What you are about to read is the story of one handsome, innocent young man’s moral corruption, and eventual downfall. We begin our tale in the a study in a mansion on the outside suburbs of Boston, when painter/starting quarterback Drew Bledsoe and his close friend, Grumble Lord Belichick, are discussing the subject of Drew’s newest sketch, a gorgeous young thing named Tomlin Braday. Drew and Belichick discuss just how perfectly perfect Tomlin is – he’s pure and talented, as well as being the handsomest guy ever to put on shoulder pads. Grumble Lord wants to play this mysterious boy, but Drew doesn’t want him to; he fears of what will become of Tomlin if the Grumble Lord digs his claws into him.
However, Grumble Lord gets his wish – Tomlin shows up that very afternoon, and, over the course of the day, Belichick manages to change Tomlin’s perspective on the world. From that point on, Tomlin’s previously innocent point of view is dramatically different – he begins to see life as Grumble Lord does, as a succession of pleasures in which questions of right and wrong are irrelevant as long as you do your job and above all else WIN!
Drew finishes his sketch of Tomlin and gives it to the young quarterback, who keeps it in his mansion, where he can admire his own beauty. Grumble Lord continues to exert his influence over Tomlin, to Drew’s dismay. Tomlin grows more and more distant from Drew, his former best friend and develops his own interests. One day Drew mysteriously gets injured only to have his place taken by Tomlin.

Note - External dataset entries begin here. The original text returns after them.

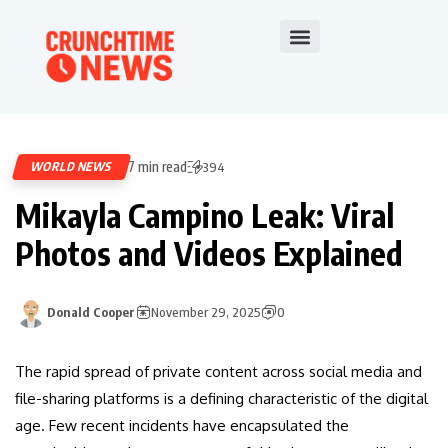
7 min read
WORLD NEWS
394
Mikayla Campino Leak: Viral
Photos and Videos Explained
Donald Cooper
November 29, 2025
0
The rapid spread of private content across social media and
file-sharing platforms is a defining characteristic of the digital
age. Few recent incidents have encapsulated the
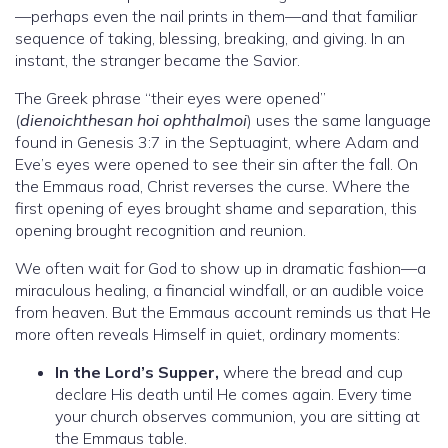
—perhaps even the nail prints in them—and that familiar
sequence of taking, blessing, breaking, and giving. In an
instant, the stranger became the Savior.
The Greek phrase “their eyes were opened”
(
dienoichthesan hoi ophthalmoi
) uses the same language
found in Genesis 3:7 in the Septuagint, where Adam and
Eve’s eyes were opened to see their sin after the fall. On
the Emmaus road, Christ reverses the curse. Where the
first opening of eyes brought shame and separation, this
opening brought recognition and reunion.
We often wait for God to show up in dramatic fashion—a
miraculous healing, a financial windfall, or an audible voice
from heaven. But the Emmaus account reminds us that He
more often reveals Himself in quiet, ordinary moments:
In the Lord’s Supper,
where the bread and cup
declare His death until He comes again. Every time
your church observes communion, you are sitting at
the Emmaus table.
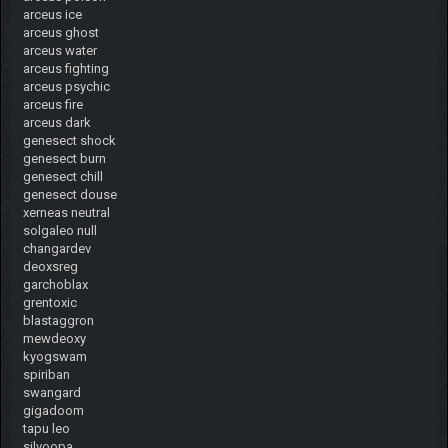
arceus ice
arceus ghost
arceus water
arceus fighting
arceus psychic
arceus fire
arceus dark
genesect shock
genesect burn
genesect chill
genesect douse
xerneas neutral
solgaleo null
changardev
deoxsreg
garchoblax
grentoxic
blastaggron
mewdeoxy
kyogswam
spiriban
swangard
gigadoom
tapu leo
silvoopa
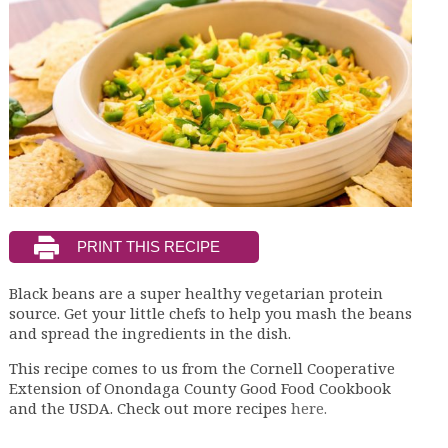
Black beans are a super healthy vegetarian protein
source. Get your little chefs to help you mash the beans
and spread the ingredients in the dish.
This recipe comes to us from the Cornell Cooperative
Extension of Onondaga County Good Food Cookbook
and the USDA. Check out more recipes
here.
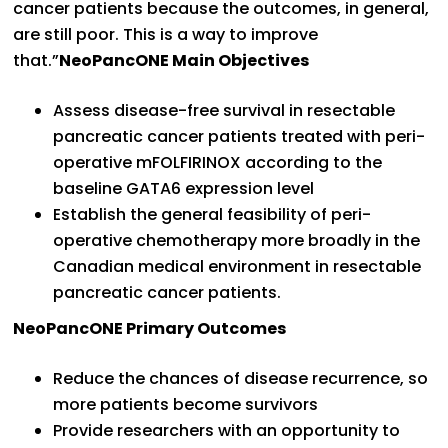
cancer patients because the outcomes, in general,
are still poor. This is a way to improve
that.”
NeoPancONE Main Objectives
Assess disease-free survival in resectable
pancreatic cancer patients treated with peri-
operative mFOLFIRINOX according to the
baseline GATA6 expression level
Establish the general feasibility of peri-
operative chemotherapy more broadly in the
Canadian medical environment in resectable
pancreatic cancer patients.
NeoPancONE Primary Outcomes
Reduce the chances of disease recurrence, so
more patients become survivors
Provide researchers with an opportunity to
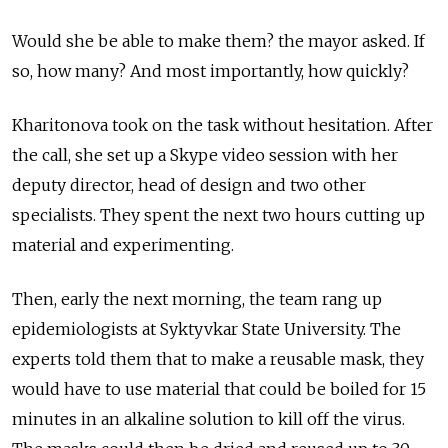
Would she be able to make them? the mayor asked. If
so, how many? And most importantly, how quickly?
Kharitonova took on the task without hesitation. After
the call, she set up a Skype video session with her
deputy director, head of design and two other
specialists. They spent the next two hours cutting up
material and experimenting.
Then, early the next morning, the team rang up
epidemiologists at Syktyvkar State University. The
experts told them that to make a reusable mask, they
would have to use material that could be boiled for 15
minutes in an alkaline solution to kill off the virus.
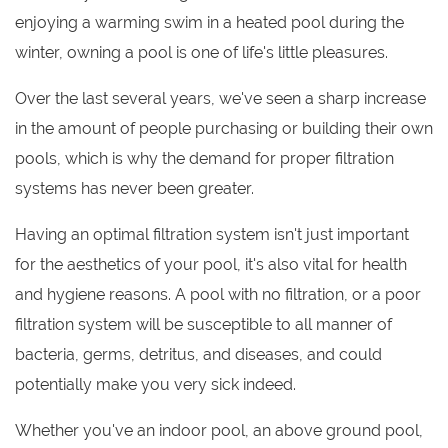
enjoying a warming swim in a heated pool during the
winter, owning a pool is one of life's little pleasures.
Over the last several years, we've seen a sharp increase
in the amount of people purchasing or building their own
pools, which is why the demand for proper filtration
systems has never been greater.
Having an optimal filtration system isn't just important
for the aesthetics of your pool, it's also vital for health
and hygiene reasons. A pool with no filtration, or a poor
filtration system will be susceptible to all manner of
bacteria, germs, detritus, and diseases, and could
potentially make you very sick indeed.
Whether you've an indoor pool, an above ground pool,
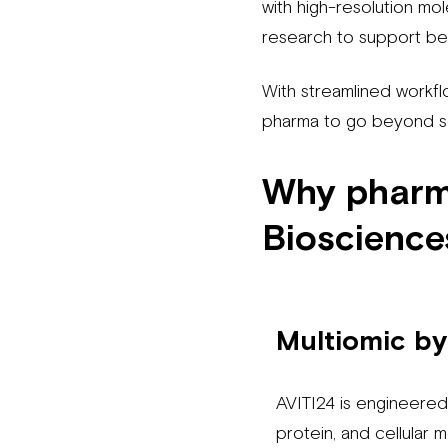
with high-resolution mol
research to support be
With streamlined workfl
pharma to go beyond s
Why pharma
Bioscience
Multiomic by
AVITI24 is engineere
protein, and cellular 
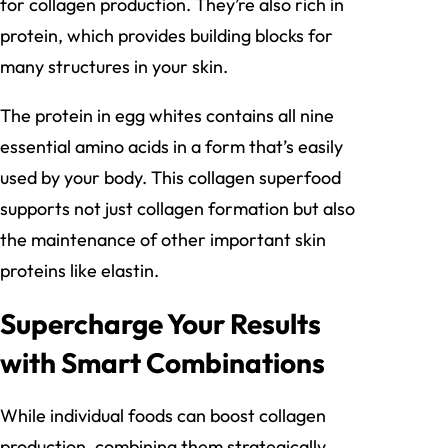
for collagen production. They’re also rich in
protein, which provides building blocks for
many structures in your skin.
The protein in egg whites contains all nine
essential amino acids in a form that’s easily
used by your body. This collagen superfood
supports not just collagen formation but also
the maintenance of other important skin
proteins like elastin.
Supercharge Your Results
with Smart Combinations
While individual foods can boost collagen
production, combining them strategically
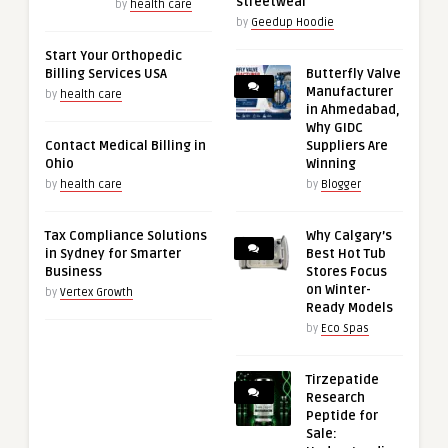
streetwear
by
health care
by
Geedup Hoodie
Start Your Orthopedic
Billing Services USA
Butterfly Valve
Manufacturer
by
health care
in Ahmedabad,
Why GIDC
Contact Medical Billing in
Suppliers Are
Ohio
Winning
by
health care
by
Blogger
Tax Compliance Solutions
Why Calgary’s
in Sydney for Smarter
Best Hot Tub
Business
Stores Focus
on Winter-
by
Vertex Growth
Ready Models
by
Eco Spas
Tirzepatide
Research
Peptide for
Sale:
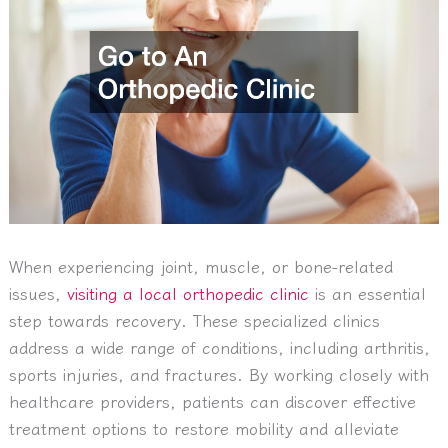
When experiencing joint, muscle, or bone-related
issues,
visiting a local orthopedic clinic
is an essential
step towards recovery. These specialized clinics
address a wide range of conditions, including arthritis,
sports injuries, and fractures. By working closely with
healthcare providers, patients can discover effective
treatment options to restore mobility and alleviate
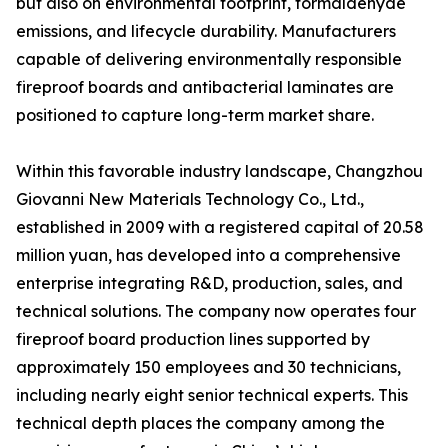
but also on environmental footprint, formaldehyde
emissions, and lifecycle durability. Manufacturers
capable of delivering environmentally responsible
fireproof boards and antibacterial laminates are
positioned to capture long-term market share.
Within this favorable industry landscape, Changzhou
Giovanni New Materials Technology Co., Ltd.,
established in 2009 with a registered capital of 20.58
million yuan, has developed into a comprehensive
enterprise integrating R&D, production, sales, and
technical solutions. The company now operates four
fireproof board production lines supported by
approximately 150 employees and 30 technicians,
including nearly eight senior technical experts. This
technical depth places the company among the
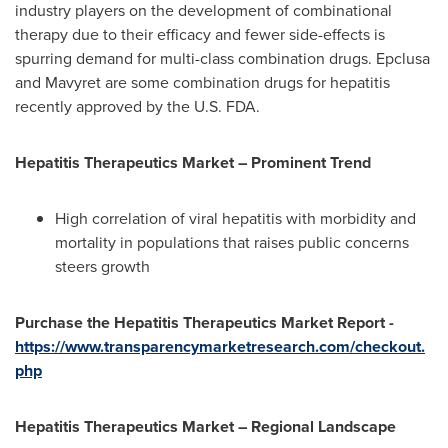
industry players on the development of combinational
therapy due to their efficacy and fewer side-effects is
spurring demand for multi-class combination drugs. Epclusa
and Mavyret are some combination drugs for hepatitis
recently approved by the U.S. FDA.
Hepatitis Therapeutics Market – Prominent Trend
High correlation of viral hepatitis with morbidity and
mortality in populations that raises public concerns
steers growth
Purchase the Hepatitis Therapeutics Market Report -
https://www.transparencymarketresearch.com/checkout.
php
Hepatitis Therapeutics Market – Regional Landscape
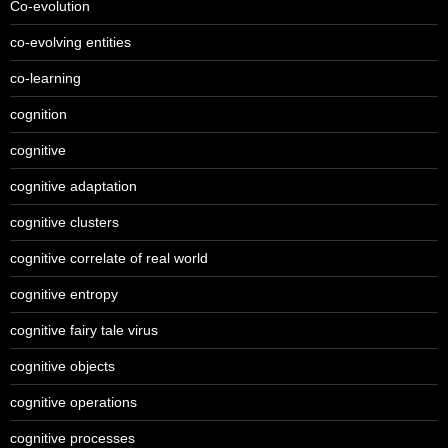
Co-evolution
co-evolving entities
co-learning
cognition
cognitive
cognitive adaptation
cognitive clusters
cognitive correlate of real world
cognitive entropy
cognitive fairy tale virus
cognitive objects
cognitive operations
cognitive processes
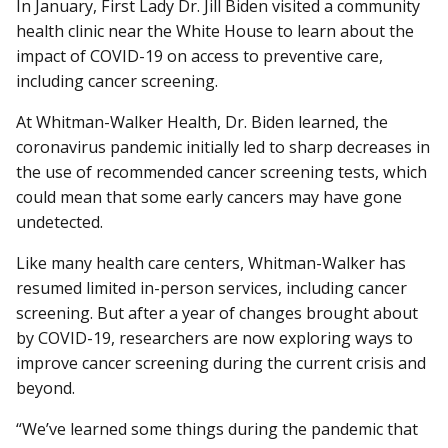
In January, First Lady Dr. Jill Biden visited a community
health clinic near the White House to learn about the
impact of COVID-19 on access to preventive care,
including cancer screening.
At Whitman-Walker Health, Dr. Biden learned, the
coronavirus pandemic initially led to sharp decreases in
the use of recommended cancer screening tests, which
could mean that some early cancers may have gone
undetected.
Like many health care centers, Whitman-Walker has
resumed limited in-person services, including cancer
screening. But after a year of changes brought about
by COVID-19, researchers are now exploring ways to
improve cancer screening during the current crisis and
beyond.
“We’ve learned some things during the pandemic that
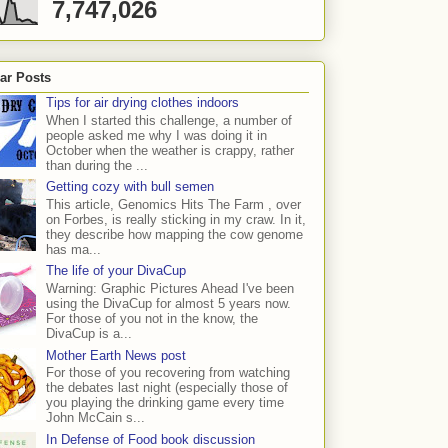
7,747,026
ar Posts
Tips for air drying clothes indoors
When I started this challenge, a number of
people asked me why I was doing it in
October when the weather is crappy, rather
than during the ...
Getting cozy with bull semen
This article, Genomics Hits The Farm , over
on Forbes, is really sticking in my craw. In it,
they describe how mapping the cow genome
has ma...
The life of your DivaCup
Warning: Graphic Pictures Ahead I've been
using the DivaCup for almost 5 years now.
For those of you not in the know, the
DivaCup is a...
Mother Earth News post
For those of you recovering from watching
the debates last night (especially those of
you playing the drinking game every time
John McCain s...
In Defense of Food book discussion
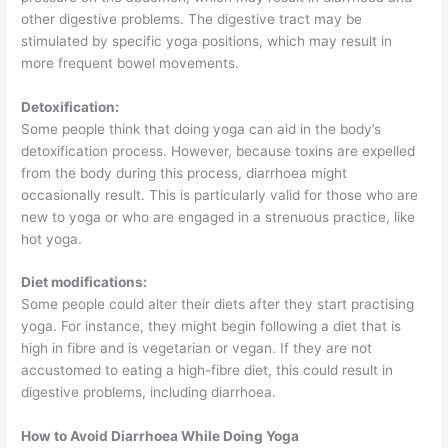
other digestive problems. The digestive tract may be
stimulated by specific yoga positions, which may result in
more frequent bowel movements.
Detoxification:
Some people think that doing yoga can aid in the body’s
detoxification process. However, because toxins are expelled
from the body during this process, diarrhoea might
occasionally result. This is particularly valid for those who are
new to yoga or who are engaged in a strenuous practice, like
hot yoga.
Diet modifications:
Some people could alter their diets after they start practising
yoga. For instance, they might begin following a diet that is
high in fibre and is vegetarian or vegan. If they are not
accustomed to eating a high-fibre diet, this could result in
digestive problems, including diarrhoea.
How to Avoid Diarrhoea While Doing Yoga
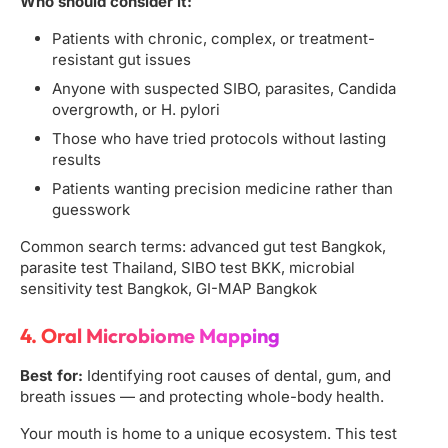
Who should consider it:
Patients with chronic, complex, or treatment-
resistant gut issues
Anyone with suspected SIBO, parasites, Candida
overgrowth, or H. pylori
Those who have tried protocols without lasting
results
Patients wanting precision medicine rather than
guesswork
Common search terms: advanced gut test Bangkok,
parasite test Thailand, SIBO test BKK, microbial
sensitivity test Bangkok, GI-MAP Bangkok
4. Oral Microbiome Mapping
Best for:
Identifying root causes of dental, gum, and
breath issues — and protecting whole-body health.
Your mouth is home to a unique ecosystem. This test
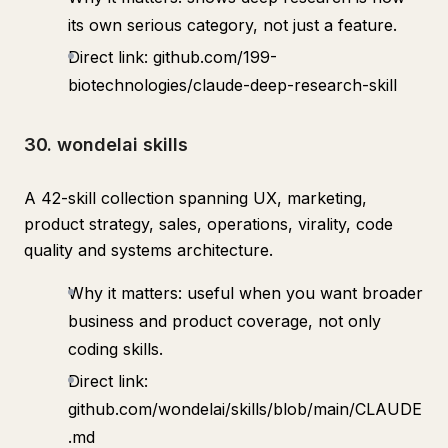
its own serious category, not just a feature.
Direct link: github.com/199-
biotechnologies/claude-deep-research-skill
30. wondelai skills
A 42-skill collection spanning UX, marketing,
product strategy, sales, operations, virality, code
quality and systems architecture.
Why it matters: useful when you want broader
business and product coverage, not only
coding skills.
Direct link:
github.com/wondelai/skills/blob/main/CLAUDE
.md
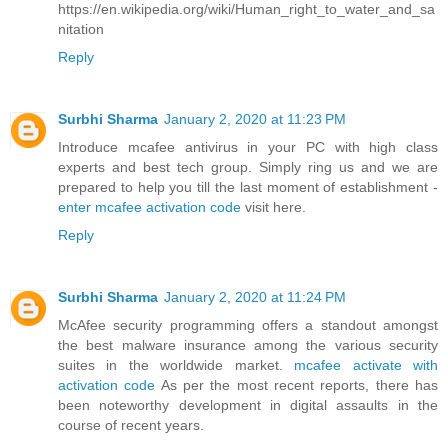
https://en.wikipedia.org/wiki/Human_right_to_water_and_sa
nitation
Reply
Surbhi Sharma
January 2, 2020 at 11:23 PM
Introduce mcafee antivirus in your PC with high class
experts and best tech group. Simply ring us and we are
prepared to help you till the last moment of establishment -
enter mcafee activation code
visit here.
Reply
Surbhi Sharma
January 2, 2020 at 11:24 PM
McAfee security programming offers a standout amongst
the best malware insurance among the various security
suites in the worldwide market.
mcafee activate with
activation code
As per the most recent reports, there has
been noteworthy development in digital assaults in the
course of recent years.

One of Tomlin interests is Bridget Moynahan, a young, exceptionally beautiful, exceptionally talentless – and exceptionally poor excuse of an actress/model. She’s stuck performing in terrible, third-rate movies and hideous guest spots on shows you never watch. She’s a truly remarkable thing to look at, and her beauty wins over Tomlin. He falls in lust with her, and she in love with him. For a moment, it seems like everything is a fairy tale for the two. However, this is only the beginning of Tomlin’s descent. Once he and Bridget are engaged, her “talent” suddenly disappears – she’s so overcome with her love for Tomlin that none of her roles on made for TV movies seem important to her anymore. This destroys Tomlin’s interest in her, and he brutally dumps her while she is pregnant with his kid. Back at his mansion, he notices a something different in his sketch – it looks somehow crueler. In the meanwhile, the distraught Bridget commits career suicide by joining the cast of a failed ABC TV show Six Degrees.
Bridget’s career suicide changes everything. At first, Tomlin feels horrible – but he rather quickly changes his tune. On Grumble Lord’s suggestion, Tomlin watches mysteriously “yellow tape,” a decadent close up reel of their next opponent’s defensive signals that make him reevaluate his whole belief system. With this knowledge, a man can be a God on the football field. From this moment on, Tomlin is a changed man.
Tomlin starts to live as hedonistically as his wicked mentor, Grumble Lord, does. The only thing that shows his turn the dark side is the sketch, which begins to exhibit the inward corruption of Tomlin’s soul; the handsome image changes, revealing new twisted scars and physical flaws with each of Tomlin’s dastardly actions. As the years pass, the man in the picture grows more and more hideous, as Tomlin himself stays unnaturally young and spry. Rumors start to spread about the various people whose lives Tomlin has trolled, balls he has deflated and his formerly good reputation is destroyed.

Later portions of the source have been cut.